During those four days, we walked and walked, and ate, and walked some more. I finally got to see the Sistine Chapel and was in tears… The beauty and the amazing preservation of so much artwork! The Vatican is an interesting little place. For some reason I had always imagined a lot of priests running around in robes, but it was mainly full of clusters of tourists which shouldn’t really have come as much of a surprise. St Peter’s Basilica is stunning, colossal, and the atmosphere is unlike anywhere else that I have been… Kind of a cross between the hush of a cathedral and the drone of thousands of whispers with a back drop of deep and dark history. If I remember correctly the Pope (or it could have been a cardinal) was supposed to come out to speak that day, but we didn’t even try to stay. You can’t really avoid the crowds of pilgrims and tourists at the Vatican, and it’s always a struggle for me to push myself through these types of things to actually experience what I want to experience. The Sistine Chapel was worth it.

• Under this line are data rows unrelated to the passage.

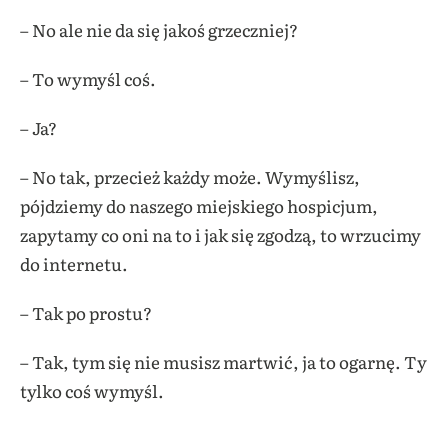
– No ale nie da się jakoś grzeczniej?
– To wymyśl coś.
– Ja?
– No tak, przecież każdy może. Wymyślisz,
pójdziemy do naszego miejskiego hospicjum,
zapytamy co oni na to i jak się zgodzą, to wrzucimy
do internetu.
– Tak po prostu?
– Tak, tym się nie musisz martwić, ja to ogarnę. Ty
tylko coś wymyśl.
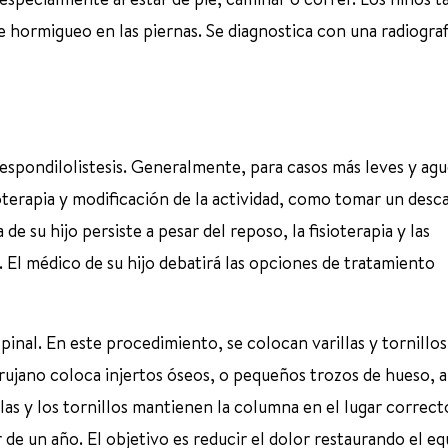
hormigueo en las piernas. Se diagnostica con una radiograf
espondilolistesis. Generalmente, para casos más leves y agu
terapia y modificación de la actividad, como tomar un desc
 de su hijo persiste a pesar del reposo, la fisioterapia y las
. El médico de su hijo debatirá las opciones de tratamiento
spinal. En este procedimiento, se colocan varillas y tornillos
irujano coloca injertos óseos, o pequeños trozos de hueso, a
llas y los tornillos mantienen la columna en el lugar correct
de un año. El objetivo es reducir el dolor restaurando el equ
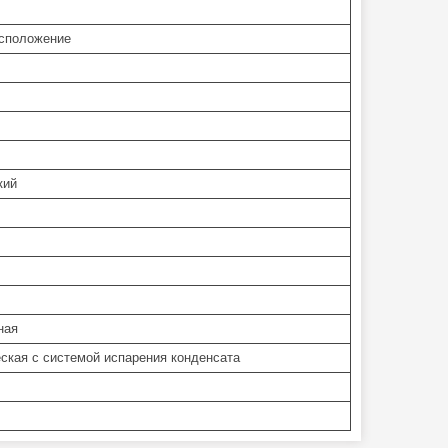
асположение
кий
ная
ская с системой испарения конденсата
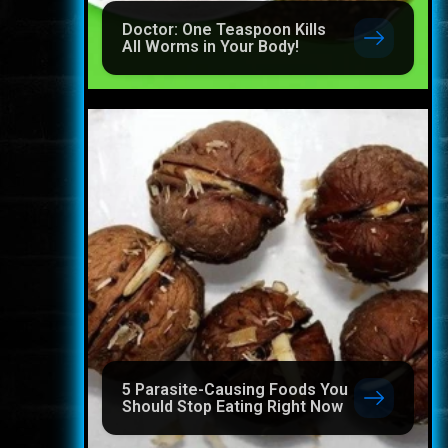
Doctor: One Teaspoon Kills
All Worms in Your Body!
5 Parasite-Causing Foods You
Should Stop Eating Right Now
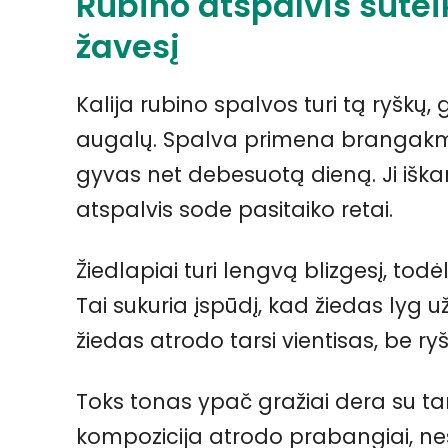
Rubino atspalvis suteiki
žavesį
Kalija rubino spalvos turi tą ryškų, 
augalų. Spalva primena brangakmen
gyvas net debesuotą dieną. Ji iška
atspalvis sode pasitaiko retai.
Žiedlapiai turi lengvą blizgesį, tod
Tai sukuria įspūdį, kad žiedas lyg u
žiedas atrodo tarsi vientisas, be r
Toks tonas ypač gražiai dera su 
kompozicija atrodo prabangiai, nes 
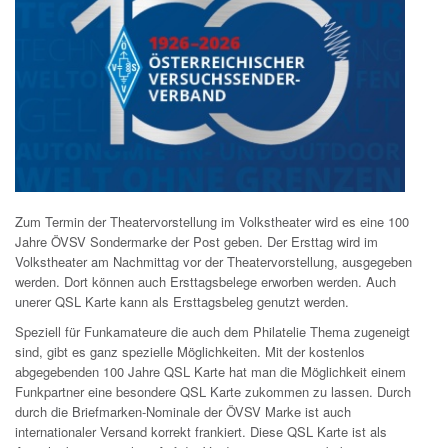
Zum Termin der Theatervorstellung im Volkstheater wird es eine 100
Jahre ÖVSV Sondermarke der Post geben. Der Ersttag wird im
Volkstheater am Nachmittag vor der Theatervorstellung, ausgegeben
werden. Dort können auch Ersttagsbelege erworben werden. Auch
unerer QSL Karte kann als Ersttagsbeleg genutzt werden.
Speziell für Funkamateure die auch dem Philatelie Thema zugeneigt
sind, gibt es ganz spezielle Möglichkeiten. Mit der kostenlos
abgegebenden 100 Jahre QSL Karte hat man die Möglichkeit einem
Funkpartner eine besondere QSL Karte zukommen zu lassen. Durch
durch die Briefmarken-Nominale der ÖVSV Marke ist auch
internationaler Versand korrekt frankiert. Diese QSL Karte ist als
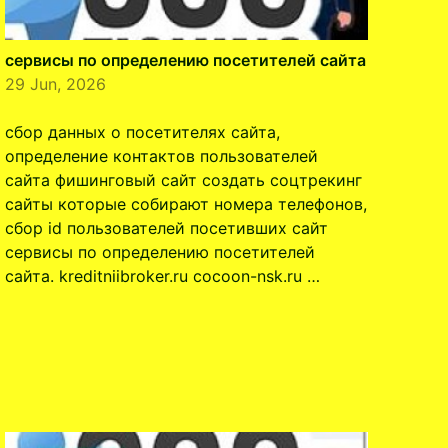
сервисы по определению посетителей сайта
29 Jun, 2026
сбор данных о посетителях сайта,
определение контактов пользователей
сайта фишинговый сайт создать соцтрекинг
сайты которые собирают номера телефонов,
сбор id пользователей посетивших сайт
сервисы по определению посетителей
сайта. kreditniibroker.ru cocoon-nsk.ru …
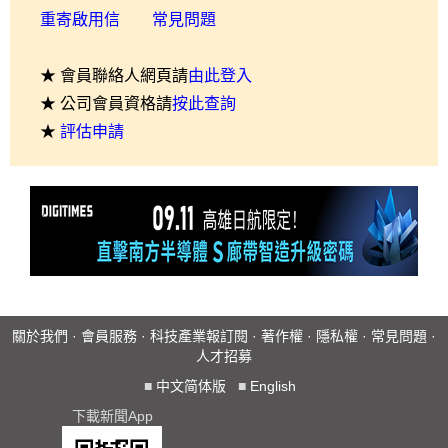
重寄啟用信
常見問題
★ 會員聯絡人網頁請
由此登入
★ 公司會員資格請
按此查詢
★
評估申請
關於我們
·
會員服務
·
科技產業報訂閱
·
著作權
·
隱私權
·
常見問題
·
人才招募
■
中文简体版
■
English
下載新聞App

We walked around the Colosseum and the gardens, imagining sitting inside and watching gladiators battle it out until the bitter end. We found the Trevi Fountain and pushed through the crowds so that we could throw coins in and make a wish… I still remember the wish I made and am quite glad that it didn’t come true, although it has made me think about a lot of things and how different my life would have been from then onwards if it had come true. We strolled around Trastevere before making our way back to our trusted Piazza de Navano, explored Campo di Fiori and got drunk at an adorable bar called Jonathan’s Angels, ran around the streets jumping on people’s mopeds and on benches, laughing and singing. We ate pizza and pasta and gelato, drank many a bottle of wine and many an espresso. I put my hand in the Bocca della Verità, and was actually a little scared something might pop down and bite me, Indiana Jones style. I sat on the Spanish steps several times and dipped my fingers in every fountain we passed, making wishes everywhere. Rome was another revelation for me, like Barcelona a little later, a city of peace, of noise, of old and new, of fun and games and of a lot of reflection. I would love to go back again, ten years later, and revisit the same places and possibly find others that I missed the first time around.

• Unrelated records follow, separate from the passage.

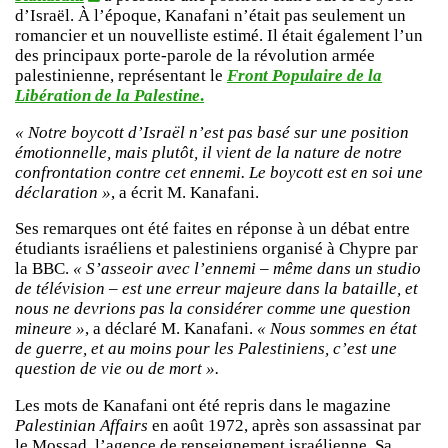
d’Israël. À l’époque, Kanafani n’était pas seulement un
romancier et un nouvelliste estimé. Il était également l’un
des principaux porte-parole de la révolution armée
palestinienne, représentant le
Front Populaire de la
Libération de la Palestine
.
« Notre boycott d’Israël n’est pas basé sur une position
émotionnelle, mais plutôt, il vient de la nature de notre
confrontation contre cet ennemi. Le boycott est en soi une
déclaration »
, a écrit M. Kanafani.
Ses remarques ont été faites en réponse à un débat entre
étudiants israéliens et palestiniens organisé à Chypre par
la BBC.
« S’asseoir avec l’ennemi – même dans un studio
de télévision – est une erreur majeure dans la bataille, et
nous ne devrions pas la considérer comme une question
mineure »
, a déclaré M. Kanafani.
« Nous sommes en état
de guerre, et au moins pour les Palestiniens, c’est une
question de vie ou de mort ».
Les mots de Kanafani ont été repris dans le magazine
Palestinian Affairs
en août 1972, après son assassinat par
le Mossad, l’agence de renseignement israélienne. Sa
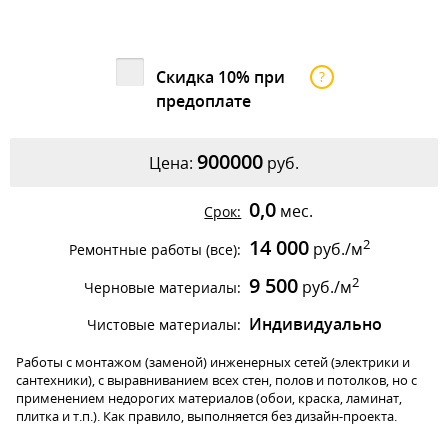
Скидка 10% при
?
предоплате
900000
Цена:
руб.
0,0
мес.
Срок:
14 000
2
руб./м
Ремонтные работы (все):
9 500
2
руб./м
Черновые материалы:
Индивидуально
Чистовые материалы:
Работы с монтажом (заменой) инженерных сетей (электрики и
сантехники), с выравниванием всех стен, полов и потолков, но с
применением недорогих материалов (обои, краска, ламинат,
плитка и т.п.). Как правило, выполняется без дизайн-проекта.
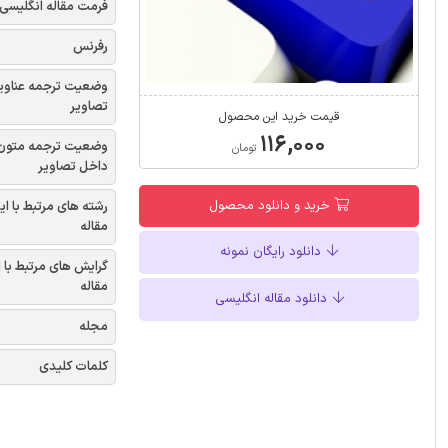
فرمت مقاله انگلیسی
رفرنس
وضعیت ترجمه عناوی
تصاویر
قیمت خرید این محصول
۱۱۶,۰۰۰
وضعیت ترجمه متون
تومان
داخل تصاویر
خرید و دانلود محصول
رشته های مرتبط با ای
مقاله
دانلود رایگان نمونه
گرایش های مرتبط با 
مقاله
دانلود مقاله انگلیسی
مجله
کلمات کلیدی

Milan – Venice – Florence – Rome and back to Paris again, a little over a week of Italy. Ruins, churches, ancient cathedrals, God people and tourists, locals and local foreigners, old people, young people and everyone in between; tiny cars and mopeds, cheap, fast trains and wooden boats, pasta and more pasta; rain, sunshine and gloom, wine by the bottle, hundreds of espressos and a lot of walking. The Italy that I remember was a place of beauty, happiness, friendship and reflection.